Would you return the lines between the one holding "left shoulder: (209, 244)" and the one holding "right hip: (131, 349)", inclusive, and only those, exactly as they stand in the listing below?

SOURCE MATERIAL START

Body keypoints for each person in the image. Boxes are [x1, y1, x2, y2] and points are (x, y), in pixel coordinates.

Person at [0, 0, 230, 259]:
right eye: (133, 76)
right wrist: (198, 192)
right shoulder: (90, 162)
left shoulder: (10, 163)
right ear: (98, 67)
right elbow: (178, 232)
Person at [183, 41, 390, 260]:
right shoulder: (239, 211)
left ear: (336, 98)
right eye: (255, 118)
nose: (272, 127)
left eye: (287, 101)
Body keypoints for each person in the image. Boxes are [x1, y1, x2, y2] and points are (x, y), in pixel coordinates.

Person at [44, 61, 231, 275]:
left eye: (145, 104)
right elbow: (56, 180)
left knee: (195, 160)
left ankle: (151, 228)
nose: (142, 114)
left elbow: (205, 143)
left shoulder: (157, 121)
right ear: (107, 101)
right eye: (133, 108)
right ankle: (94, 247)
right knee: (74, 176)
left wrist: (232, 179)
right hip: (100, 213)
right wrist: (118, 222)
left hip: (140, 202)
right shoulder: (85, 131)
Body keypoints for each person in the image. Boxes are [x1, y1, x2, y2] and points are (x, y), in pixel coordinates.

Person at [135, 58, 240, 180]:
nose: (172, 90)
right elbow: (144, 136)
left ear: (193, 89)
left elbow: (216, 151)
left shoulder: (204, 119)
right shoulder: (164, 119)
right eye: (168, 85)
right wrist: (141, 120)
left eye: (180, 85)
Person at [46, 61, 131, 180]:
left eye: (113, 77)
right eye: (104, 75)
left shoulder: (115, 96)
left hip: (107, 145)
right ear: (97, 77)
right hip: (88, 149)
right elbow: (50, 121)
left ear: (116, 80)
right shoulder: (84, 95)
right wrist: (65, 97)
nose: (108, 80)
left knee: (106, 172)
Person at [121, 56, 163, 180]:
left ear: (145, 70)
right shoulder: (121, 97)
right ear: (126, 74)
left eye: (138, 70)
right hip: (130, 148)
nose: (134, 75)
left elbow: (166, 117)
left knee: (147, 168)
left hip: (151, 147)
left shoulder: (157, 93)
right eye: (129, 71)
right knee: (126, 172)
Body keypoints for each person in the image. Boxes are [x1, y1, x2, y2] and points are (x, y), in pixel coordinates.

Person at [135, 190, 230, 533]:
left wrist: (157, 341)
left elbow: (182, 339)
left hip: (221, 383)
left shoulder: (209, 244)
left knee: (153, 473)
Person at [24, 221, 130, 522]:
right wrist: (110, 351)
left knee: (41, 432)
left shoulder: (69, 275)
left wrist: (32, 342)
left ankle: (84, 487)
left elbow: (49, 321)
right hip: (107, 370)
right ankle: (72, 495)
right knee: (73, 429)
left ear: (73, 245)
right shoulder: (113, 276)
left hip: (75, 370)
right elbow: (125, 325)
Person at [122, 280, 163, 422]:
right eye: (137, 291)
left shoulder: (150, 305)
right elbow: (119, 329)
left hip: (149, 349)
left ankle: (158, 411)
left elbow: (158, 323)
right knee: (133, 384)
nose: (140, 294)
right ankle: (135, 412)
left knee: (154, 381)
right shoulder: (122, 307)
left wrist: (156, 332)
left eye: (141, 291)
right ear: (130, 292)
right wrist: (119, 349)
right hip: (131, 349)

SOURCE MATERIAL END
SOURCE MATERIAL START

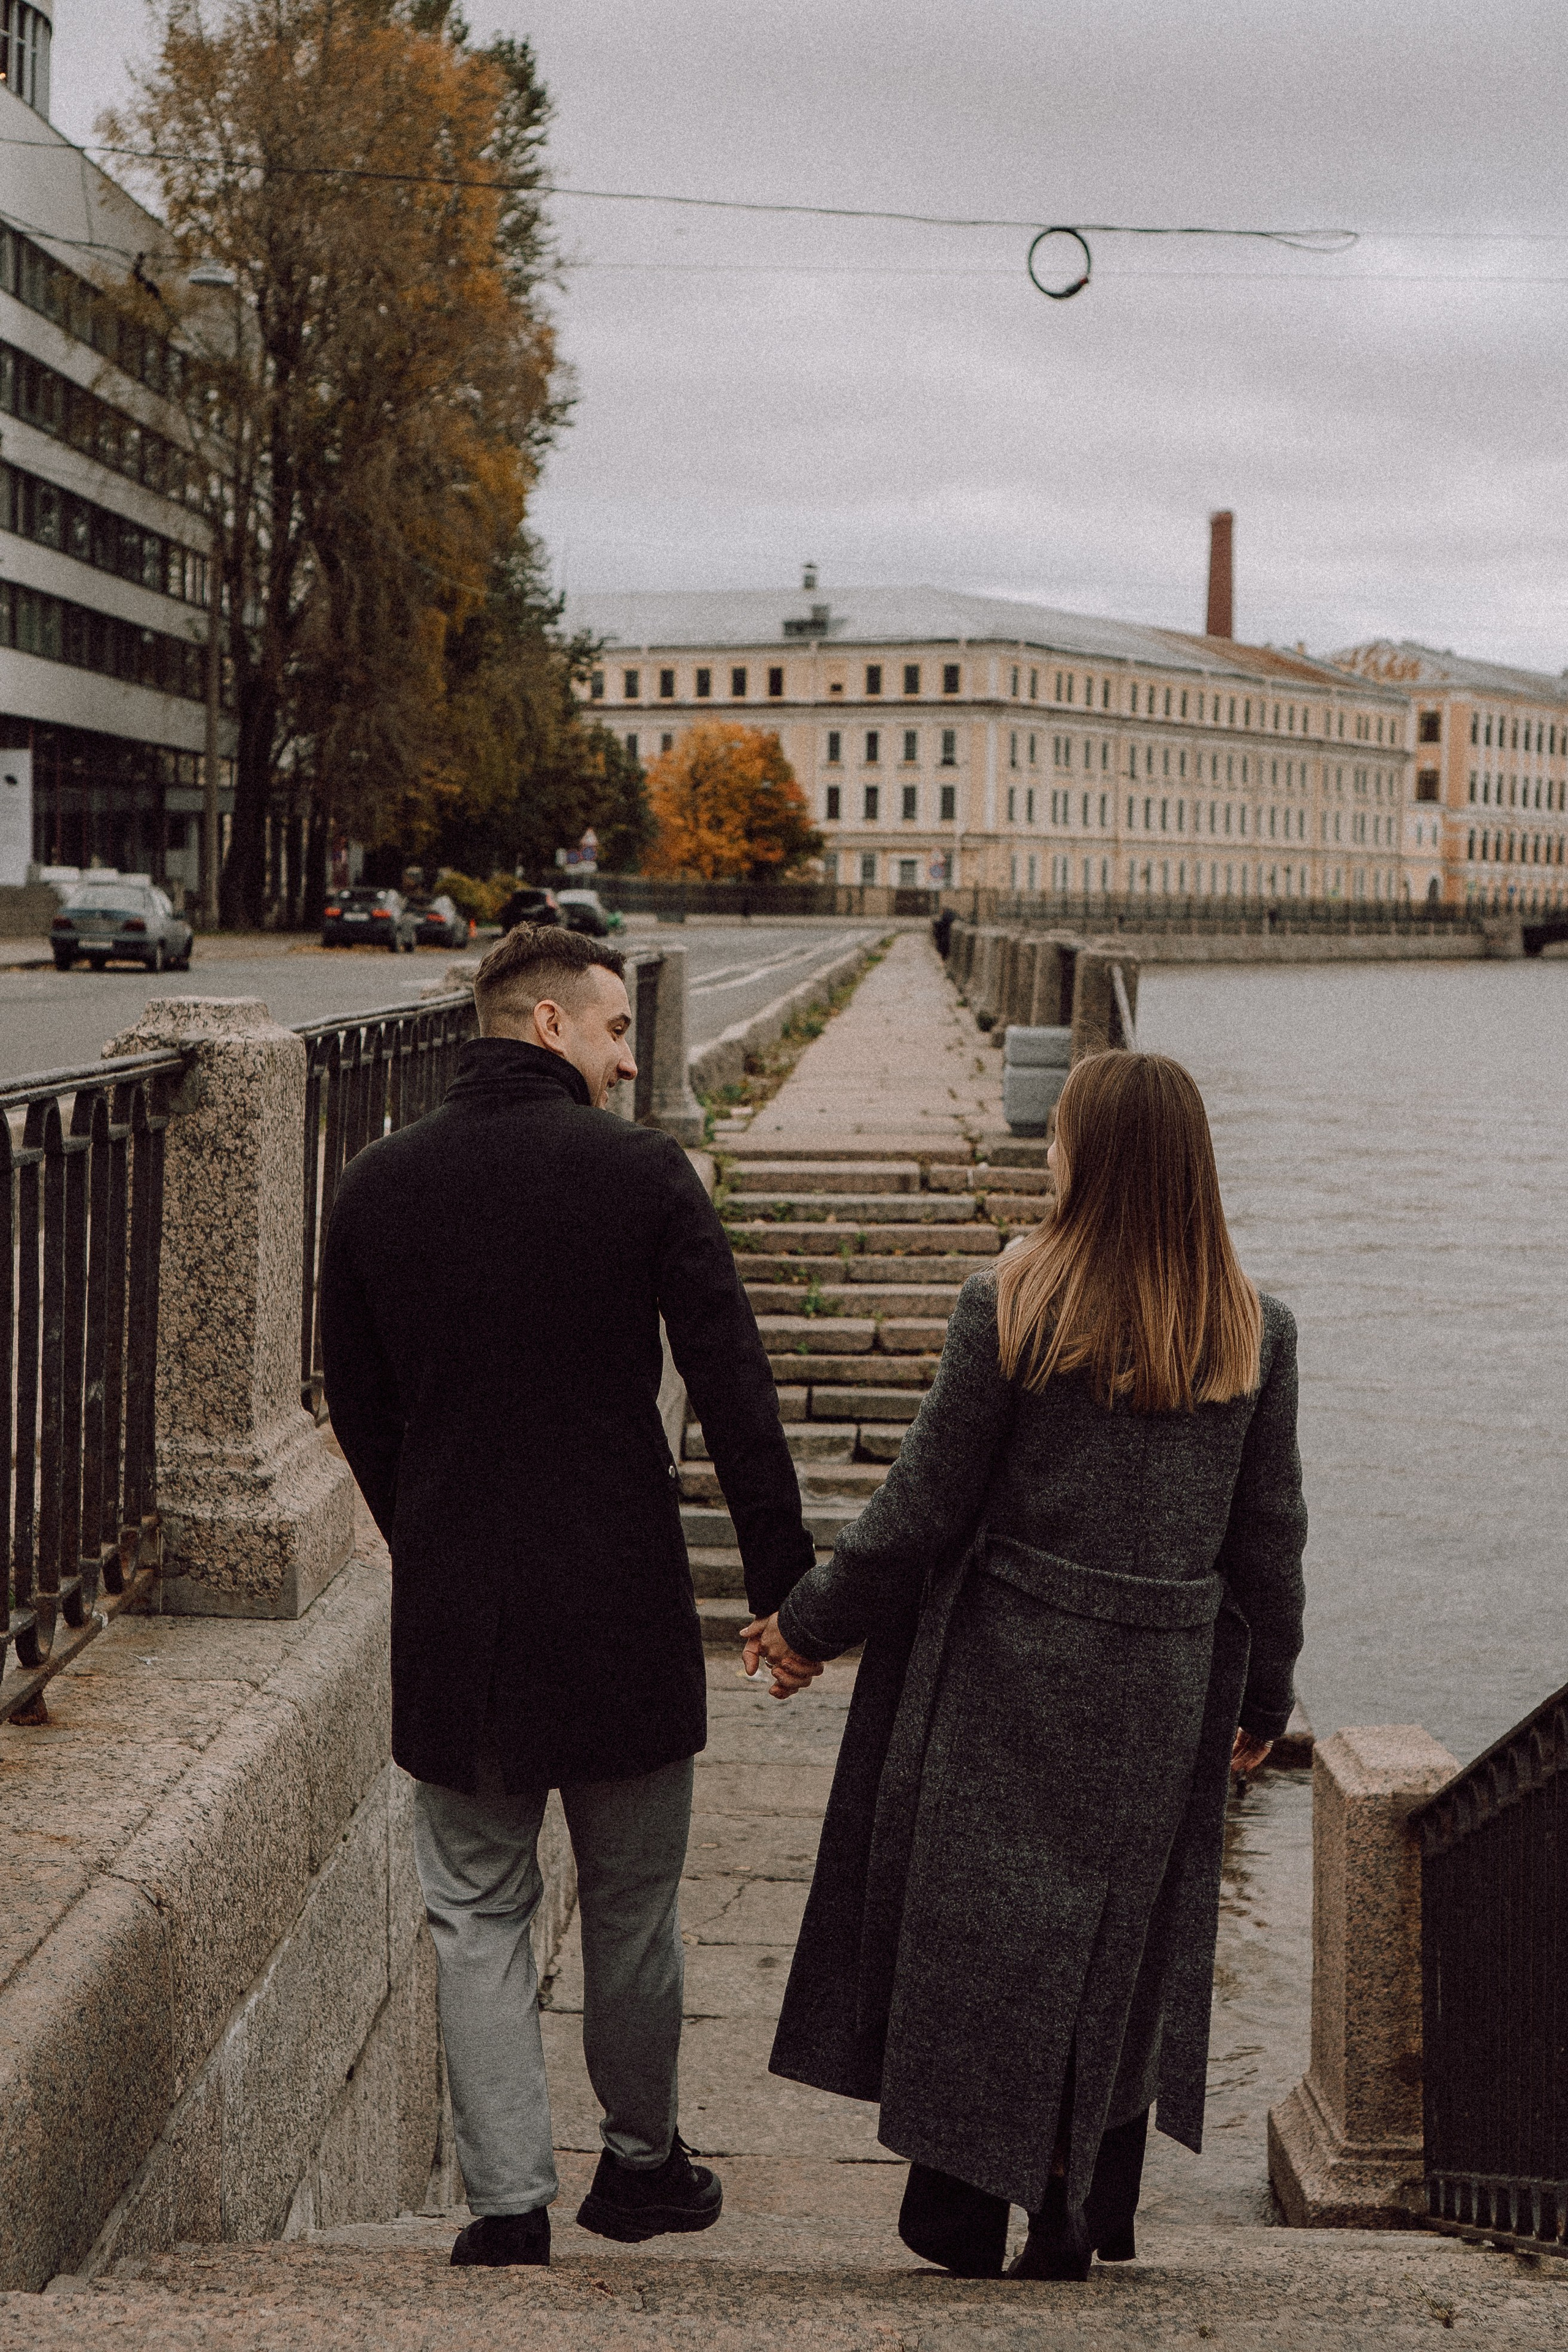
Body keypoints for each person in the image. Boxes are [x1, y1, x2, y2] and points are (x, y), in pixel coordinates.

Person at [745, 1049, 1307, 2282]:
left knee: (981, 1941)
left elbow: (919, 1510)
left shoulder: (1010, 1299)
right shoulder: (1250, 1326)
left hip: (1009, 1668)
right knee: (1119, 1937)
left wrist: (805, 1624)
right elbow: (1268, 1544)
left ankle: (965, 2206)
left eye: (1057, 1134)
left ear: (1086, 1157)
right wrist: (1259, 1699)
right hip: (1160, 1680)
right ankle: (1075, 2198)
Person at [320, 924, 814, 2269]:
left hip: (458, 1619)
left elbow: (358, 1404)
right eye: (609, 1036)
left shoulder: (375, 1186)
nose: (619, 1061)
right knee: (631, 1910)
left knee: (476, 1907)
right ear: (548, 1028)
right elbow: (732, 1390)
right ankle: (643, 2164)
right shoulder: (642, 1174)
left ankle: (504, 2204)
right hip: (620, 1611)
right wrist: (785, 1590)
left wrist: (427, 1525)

SOURCE MATERIAL END
SOURCE MATERIAL START

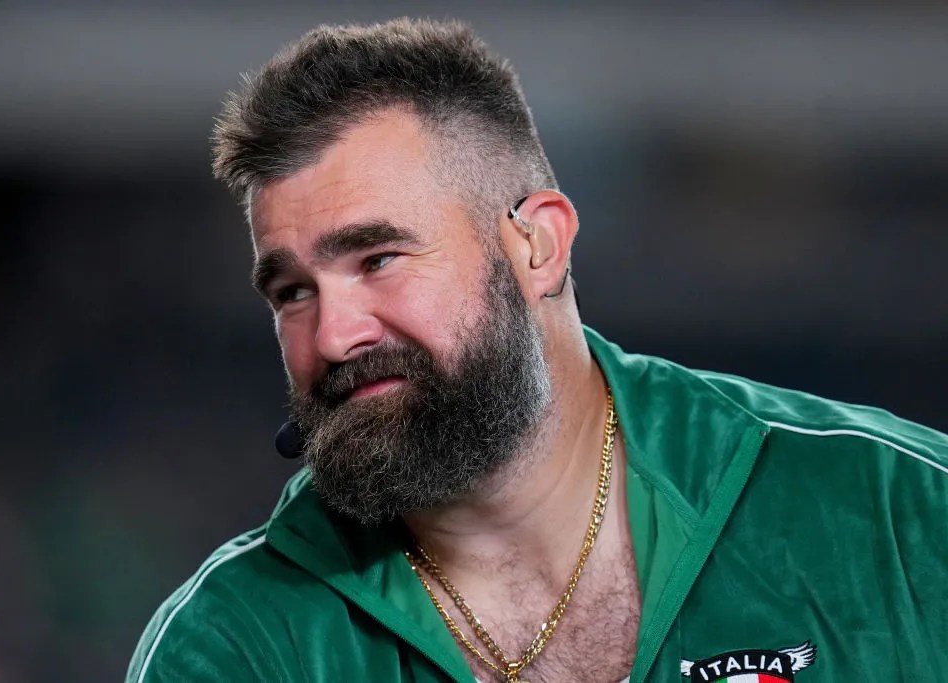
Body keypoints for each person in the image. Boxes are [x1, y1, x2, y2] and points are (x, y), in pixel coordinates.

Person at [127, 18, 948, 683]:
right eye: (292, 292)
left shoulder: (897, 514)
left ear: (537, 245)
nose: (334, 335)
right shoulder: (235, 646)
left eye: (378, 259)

SOURCE MATERIAL END

== SOLUTION FOR THIS TASK ==
left shoulder: (209, 244)
left knee: (153, 473)
Person at [24, 221, 130, 522]:
right wrist: (110, 351)
left knee: (41, 432)
left shoulder: (69, 275)
left wrist: (32, 342)
left ankle: (84, 487)
left elbow: (49, 321)
right hip: (107, 370)
right ankle: (72, 495)
right knee: (73, 429)
left ear: (73, 245)
right shoulder: (113, 276)
left hip: (75, 370)
right elbow: (125, 325)
Person at [122, 280, 163, 422]:
right eye: (137, 291)
left shoulder: (150, 305)
right elbow: (119, 329)
left hip: (149, 349)
left ankle: (158, 411)
left elbow: (158, 323)
right knee: (133, 384)
nose: (140, 294)
right ankle: (135, 412)
left knee: (154, 381)
right shoulder: (122, 307)
left wrist: (156, 332)
left eye: (141, 291)
right ear: (130, 292)
right wrist: (119, 349)
right hip: (131, 349)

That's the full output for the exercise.